Дюк иногда посылает своего коня с письмом в седле к матери, чтобы она выслала ему одежды на три года, что мать всегда выполняет.
Если Чурилу можно было превзойти богатством, то превзойти его красотой одежды не так легко. У некоторых певцов Чурила, у других Дюк превосходят своего соперника. Оба изощряются в необычайных выдумках. Описание их одежды является злой сатирой на мужские моды XVII века. Былина особенно много говорит об обуви и о головных уборах. Принцип описания всегда один: преувеличивается какая-нибудь частность, и этим создается впечатление нелепости и карикатурности. Впрочем, преувеличения былины очень близки к истине.

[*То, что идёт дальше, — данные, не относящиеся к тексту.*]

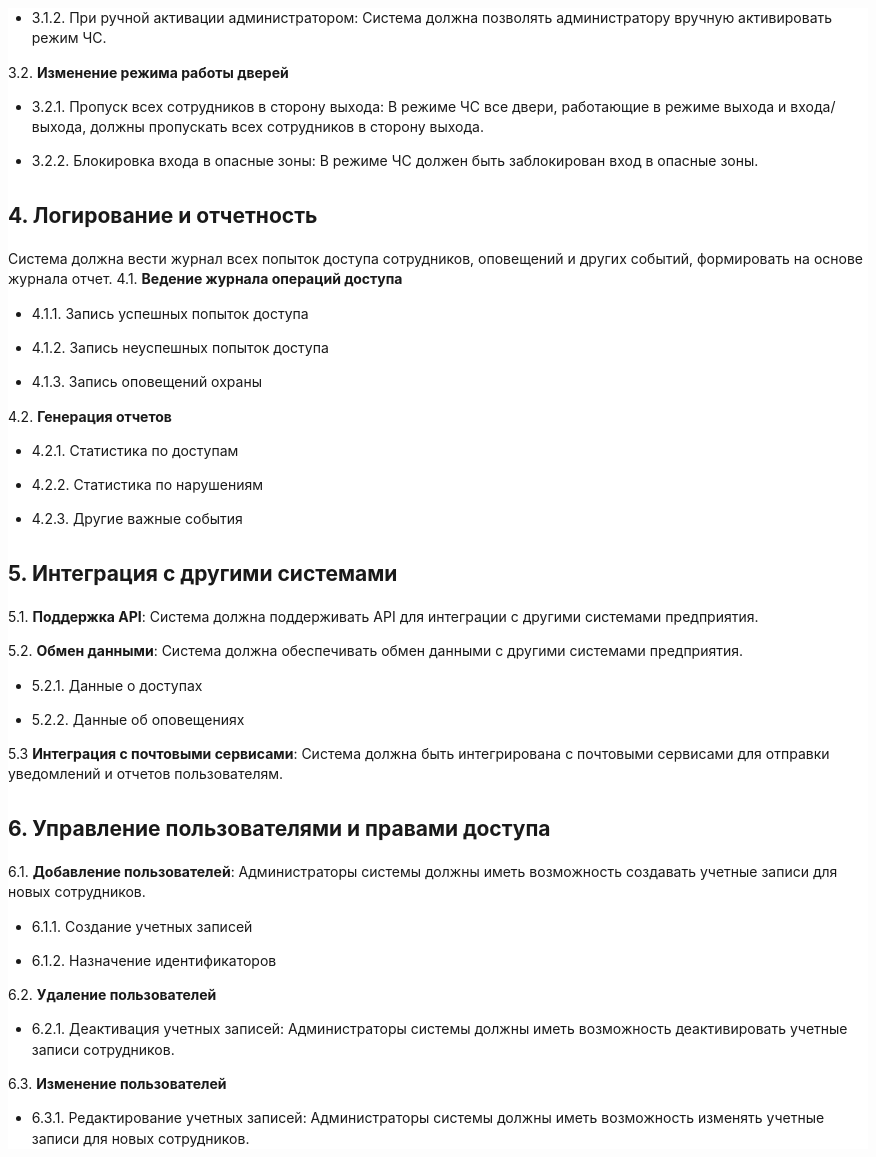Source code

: - 3.1.2. При ручной активации администратором: Система должна позволять администратору вручную активировать режим ЧС.

3.2. **Изменение режима работы дверей**

- 3.2.1. Пропуск всех сотрудников в сторону выхода: В режиме ЧС все двери, работающие в режиме выхода и входа/выхода, должны пропускать всех сотрудников в сторону выхода.

- 3.2.2. Блокировка входа в опасные зоны: В режиме ЧС должен быть заблокирован вход в опасные зоны.

## 4. Логирование и отчетность
Система должна вести журнал всех попыток доступа сотрудников, оповещений и других событий, формировать на основе журнала отчет.
4.1. **Ведение журнала операций доступа**

- 4.1.1. Запись успешных попыток доступа

- 4.1.2. Запись неуспешных попыток доступа

- 4.1.3. Запись оповещений охраны

4.2. **Генерация отчетов**

- 4.2.1. Статистика по доступам

- 4.2.2. Статистика по нарушениям

- 4.2.3. Другие важные события

## 5. Интеграция с другими системами
5.1. **Поддержка API**: Система должна поддерживать API для интеграции с другими системами предприятия.

5.2. **Обмен данными**: Система должна обеспечивать обмен данными с другими системами предприятия.

- 5.2.1. Данные о доступах

- 5.2.2. Данные об оповещениях

5.3 **Интеграция с почтовыми сервисами**: Система должна быть интегрирована с почтовыми сервисами для отправки уведомлений и отчетов пользователям.

## 6. Управление пользователями и правами доступа
6.1. **Добавление пользователей**: Администраторы системы должны иметь возможность создавать учетные записи для новых сотрудников.

- 6.1.1. Создание учетных записей

- 6.1.2. Назначение идентификаторов

6.2. **Удаление пользователей**

- 6.2.1. Деактивация учетных записей: Администраторы системы должны иметь возможность деактивировать учетные записи сотрудников.

6.3. **Изменение пользователей**

- 6.3.1. Редактирование учетных записей: Администраторы системы должны иметь возможность изменять учетные записи для новых сотрудников.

Да наложил он шапку черну мурманку,Да ушисту, пушисту и завесисту.Спереди-то не видно ясных очей,А сзади не видно шеи белые.(Гильф. 225)
Так как мех дорог, то щеголи на отделку шапки берут как можно больше меху, так что мех застилает глаза и мешает видеть.

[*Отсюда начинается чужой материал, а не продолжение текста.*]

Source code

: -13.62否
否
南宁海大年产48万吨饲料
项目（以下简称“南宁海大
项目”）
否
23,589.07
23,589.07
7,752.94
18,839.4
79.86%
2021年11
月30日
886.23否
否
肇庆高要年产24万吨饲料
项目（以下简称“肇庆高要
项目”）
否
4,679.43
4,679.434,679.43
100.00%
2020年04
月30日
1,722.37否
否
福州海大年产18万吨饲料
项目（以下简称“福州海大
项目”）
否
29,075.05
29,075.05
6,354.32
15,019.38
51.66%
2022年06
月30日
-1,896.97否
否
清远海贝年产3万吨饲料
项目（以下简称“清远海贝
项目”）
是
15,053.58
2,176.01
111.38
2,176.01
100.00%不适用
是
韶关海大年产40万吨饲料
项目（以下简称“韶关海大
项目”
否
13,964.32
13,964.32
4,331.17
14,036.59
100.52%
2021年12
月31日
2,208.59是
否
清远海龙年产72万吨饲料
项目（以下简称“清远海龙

О меховых шапках того времени действительно известно, что они покрывали не только головы, но половину лба и шеи.[177]
Реже и менее ярко описывается кафтан «с прозументами»; зато с тем большими подробностями былина останавливается на обуви. Необычайность обуви состоит в чрезвычайно высоких каблуках и в длинных, острых носках.
Обувал сапожки он зелен сафьян,Да нос-от шилом и пята востра,С носу к пяты хоть яйцом кати.(Гильф. 230)
Последнюю строфу надо понимать так, что каблук настолько высок и крут, что сапог похож на каталку для яиц. Иногда говорится, что между носком и каблуком может пролететь воробей.
Сапожки на ножках зелен сафьян,Носы — поносы шилом, пяты вострые.Около носов хоть яйцом покати,Под пяту воробеюшки летят,Воробеюшки летят, перепархивают.(Рыбн. 144)
Обычно так описывается обувь Чурилы. Дюк, приехав в Киев, также носит сапоги из зеленого сафьяна. Эти сапоги у него обиты золотыми гвоздиками. Он жалуется на то, что в Киеве с его кирпичными мостовыми он портит себе эти золотые гвозди.
Для соперничества с Чурилой Дюк надевает не сапоги, а совсем другую обувь, а именно лапти, но, конечно, не крестьянские, а лапти, плетенные из семи шелков и с самоцветным камнем. Самое необыкновенное в этих лаптях, однако, состоит в том, что они со свистом, и этим он посрамляет Чурилу и устанавливает свое торжество над ним (Гильф. 213).
Все это весьма близко к истине, и гиперболизация даже не очень сильна. Так, об обуви москвичей того времени имеется следующее известие Олеария: «Все русские носят короткие сапоги, с длинными, острыми носками из юфти или персидского сафьяну». Мы легко узнаем сапоги Чурилы из зеленого сафьяна с острыми, как шило, носками. Далее Олеарий сообщает, что женщины, особенно девицы, носят башмаки с весьма высокими, в четверть локтя, каблуками, подбитыми снизу кругом маленькими красивыми гвоздиками; в таких башмаках они не могут ходить много, потому что должны ступать только на цыпочки, едва касаясь земли передком башмака. Из других источников мы знаем, что и мужчины в XVI веке носили сапоги на очень высоких каблуках, достигавших трех вершков.[178]
Менее ярко описывается самая одежда. Упоминается кафтан с позументами, соболиная шуба не русского, а заморского соболя, говорится, что драгоценная одежда вся выстрочена золотом и серебром.